▸ **Exercise instructions**
Print nothing except the lines of the listing below from the line with "28: (289, 320, 0.61)" to the line with "[00:00.601]", each exactly as written, both ends included.

▸ **Entries provided**

============

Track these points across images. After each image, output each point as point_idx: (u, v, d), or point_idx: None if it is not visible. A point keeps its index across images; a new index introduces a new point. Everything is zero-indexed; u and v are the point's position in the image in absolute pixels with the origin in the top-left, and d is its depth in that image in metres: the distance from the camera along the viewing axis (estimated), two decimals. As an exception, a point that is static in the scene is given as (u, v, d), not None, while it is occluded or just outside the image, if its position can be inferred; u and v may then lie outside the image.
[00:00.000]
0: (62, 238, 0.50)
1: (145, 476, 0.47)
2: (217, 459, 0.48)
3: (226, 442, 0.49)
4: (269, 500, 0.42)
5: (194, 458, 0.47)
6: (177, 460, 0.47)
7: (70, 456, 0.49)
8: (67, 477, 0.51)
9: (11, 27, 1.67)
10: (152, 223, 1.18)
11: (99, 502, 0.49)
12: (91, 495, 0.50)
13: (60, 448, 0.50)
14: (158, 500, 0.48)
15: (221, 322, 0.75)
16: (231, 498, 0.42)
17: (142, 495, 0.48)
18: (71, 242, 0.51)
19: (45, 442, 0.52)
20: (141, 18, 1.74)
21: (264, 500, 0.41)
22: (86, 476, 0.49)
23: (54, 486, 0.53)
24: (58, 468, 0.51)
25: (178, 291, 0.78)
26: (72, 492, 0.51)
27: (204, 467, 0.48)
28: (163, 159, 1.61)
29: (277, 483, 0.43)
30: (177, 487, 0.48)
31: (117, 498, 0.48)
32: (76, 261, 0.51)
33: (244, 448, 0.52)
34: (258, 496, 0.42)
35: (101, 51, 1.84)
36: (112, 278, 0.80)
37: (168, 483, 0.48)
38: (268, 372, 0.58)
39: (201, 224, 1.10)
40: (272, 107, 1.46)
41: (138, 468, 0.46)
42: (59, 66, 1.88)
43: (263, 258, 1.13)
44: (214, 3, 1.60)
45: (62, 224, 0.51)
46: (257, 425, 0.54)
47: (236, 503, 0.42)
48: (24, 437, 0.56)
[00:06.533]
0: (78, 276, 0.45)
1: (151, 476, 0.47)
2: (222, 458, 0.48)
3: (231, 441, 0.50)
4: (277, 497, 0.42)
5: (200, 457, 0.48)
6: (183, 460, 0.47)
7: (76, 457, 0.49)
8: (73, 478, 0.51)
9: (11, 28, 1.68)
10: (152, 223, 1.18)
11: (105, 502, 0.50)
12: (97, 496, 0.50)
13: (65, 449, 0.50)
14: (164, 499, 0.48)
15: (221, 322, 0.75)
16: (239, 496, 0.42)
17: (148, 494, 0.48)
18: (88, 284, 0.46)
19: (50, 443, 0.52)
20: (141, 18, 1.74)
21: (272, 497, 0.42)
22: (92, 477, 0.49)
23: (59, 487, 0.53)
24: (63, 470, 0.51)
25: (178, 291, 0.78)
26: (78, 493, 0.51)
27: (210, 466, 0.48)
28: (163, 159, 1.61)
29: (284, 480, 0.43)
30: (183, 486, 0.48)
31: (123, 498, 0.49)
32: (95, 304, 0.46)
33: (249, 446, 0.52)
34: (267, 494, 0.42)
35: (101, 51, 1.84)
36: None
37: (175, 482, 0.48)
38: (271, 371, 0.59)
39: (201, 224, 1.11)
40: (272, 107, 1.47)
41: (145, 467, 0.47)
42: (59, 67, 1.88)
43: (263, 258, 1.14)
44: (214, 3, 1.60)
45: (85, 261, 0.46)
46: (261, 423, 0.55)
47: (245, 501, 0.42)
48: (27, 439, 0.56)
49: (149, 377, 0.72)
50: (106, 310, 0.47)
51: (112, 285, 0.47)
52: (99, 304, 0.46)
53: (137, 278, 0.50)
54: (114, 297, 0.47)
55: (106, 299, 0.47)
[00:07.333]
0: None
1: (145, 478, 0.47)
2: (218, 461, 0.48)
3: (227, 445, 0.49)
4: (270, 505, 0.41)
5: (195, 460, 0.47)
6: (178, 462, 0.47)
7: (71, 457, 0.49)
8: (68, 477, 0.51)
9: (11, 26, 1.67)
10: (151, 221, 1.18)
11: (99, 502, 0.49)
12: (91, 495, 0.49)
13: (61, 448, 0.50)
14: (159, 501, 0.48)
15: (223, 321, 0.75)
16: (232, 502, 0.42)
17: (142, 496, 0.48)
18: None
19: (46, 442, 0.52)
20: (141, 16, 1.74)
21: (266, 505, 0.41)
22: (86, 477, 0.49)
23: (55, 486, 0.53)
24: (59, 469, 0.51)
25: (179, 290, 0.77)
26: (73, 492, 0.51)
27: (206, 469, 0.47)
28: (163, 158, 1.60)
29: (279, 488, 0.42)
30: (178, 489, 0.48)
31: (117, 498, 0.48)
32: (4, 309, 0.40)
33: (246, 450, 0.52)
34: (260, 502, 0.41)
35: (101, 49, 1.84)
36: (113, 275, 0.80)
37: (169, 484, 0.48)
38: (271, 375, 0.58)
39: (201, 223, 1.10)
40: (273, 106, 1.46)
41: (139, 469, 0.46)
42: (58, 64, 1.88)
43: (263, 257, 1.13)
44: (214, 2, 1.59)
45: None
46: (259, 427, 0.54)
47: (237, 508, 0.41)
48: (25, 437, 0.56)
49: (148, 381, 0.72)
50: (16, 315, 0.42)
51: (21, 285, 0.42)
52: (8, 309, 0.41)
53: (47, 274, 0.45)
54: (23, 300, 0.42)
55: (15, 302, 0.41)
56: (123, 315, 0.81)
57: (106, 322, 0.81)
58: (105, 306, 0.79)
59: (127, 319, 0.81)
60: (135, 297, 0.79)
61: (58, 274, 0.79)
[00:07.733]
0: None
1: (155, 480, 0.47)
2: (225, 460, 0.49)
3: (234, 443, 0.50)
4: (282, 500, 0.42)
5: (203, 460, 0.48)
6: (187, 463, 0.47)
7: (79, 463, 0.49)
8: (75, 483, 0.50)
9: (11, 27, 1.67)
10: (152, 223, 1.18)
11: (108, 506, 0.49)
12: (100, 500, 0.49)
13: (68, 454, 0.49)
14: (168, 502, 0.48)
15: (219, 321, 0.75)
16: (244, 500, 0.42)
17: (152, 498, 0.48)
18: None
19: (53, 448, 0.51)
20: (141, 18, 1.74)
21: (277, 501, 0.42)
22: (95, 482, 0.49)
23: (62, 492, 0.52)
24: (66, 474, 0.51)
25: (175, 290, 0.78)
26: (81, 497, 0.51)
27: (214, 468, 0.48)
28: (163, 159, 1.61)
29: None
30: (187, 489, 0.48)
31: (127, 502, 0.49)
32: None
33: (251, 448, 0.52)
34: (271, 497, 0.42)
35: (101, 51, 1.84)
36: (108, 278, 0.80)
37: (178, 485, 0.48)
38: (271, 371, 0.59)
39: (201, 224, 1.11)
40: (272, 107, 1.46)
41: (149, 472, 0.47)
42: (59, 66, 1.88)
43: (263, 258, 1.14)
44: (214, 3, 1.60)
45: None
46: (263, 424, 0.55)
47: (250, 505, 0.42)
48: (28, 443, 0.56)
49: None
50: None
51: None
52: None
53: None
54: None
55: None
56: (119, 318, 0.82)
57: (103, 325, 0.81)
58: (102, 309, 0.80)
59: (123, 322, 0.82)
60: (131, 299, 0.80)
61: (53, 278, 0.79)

============

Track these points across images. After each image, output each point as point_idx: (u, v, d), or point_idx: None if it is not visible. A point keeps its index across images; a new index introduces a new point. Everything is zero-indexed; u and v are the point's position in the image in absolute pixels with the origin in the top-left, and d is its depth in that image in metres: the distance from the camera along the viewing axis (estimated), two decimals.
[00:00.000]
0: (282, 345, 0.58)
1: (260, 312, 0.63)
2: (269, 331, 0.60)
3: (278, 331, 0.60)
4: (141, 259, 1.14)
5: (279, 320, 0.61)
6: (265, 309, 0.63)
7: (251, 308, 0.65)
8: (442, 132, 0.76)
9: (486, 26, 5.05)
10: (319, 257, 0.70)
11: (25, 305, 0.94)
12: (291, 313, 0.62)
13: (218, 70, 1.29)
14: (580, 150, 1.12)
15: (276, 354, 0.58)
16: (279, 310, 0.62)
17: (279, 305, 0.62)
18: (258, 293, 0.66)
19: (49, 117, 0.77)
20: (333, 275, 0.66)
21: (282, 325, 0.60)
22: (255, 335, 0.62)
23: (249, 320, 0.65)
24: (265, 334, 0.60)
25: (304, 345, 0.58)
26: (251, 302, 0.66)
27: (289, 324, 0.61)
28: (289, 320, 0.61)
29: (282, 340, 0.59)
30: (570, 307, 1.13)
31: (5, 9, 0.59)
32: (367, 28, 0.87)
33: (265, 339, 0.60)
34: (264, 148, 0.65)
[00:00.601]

============

▸ **Reply**
28: (289, 320, 0.61)
29: (282, 340, 0.59)
30: (570, 307, 1.13)
31: (5, 9, 0.59)
32: (367, 28, 0.87)
33: (265, 339, 0.60)
34: (264, 148, 0.65)
[00:00.601]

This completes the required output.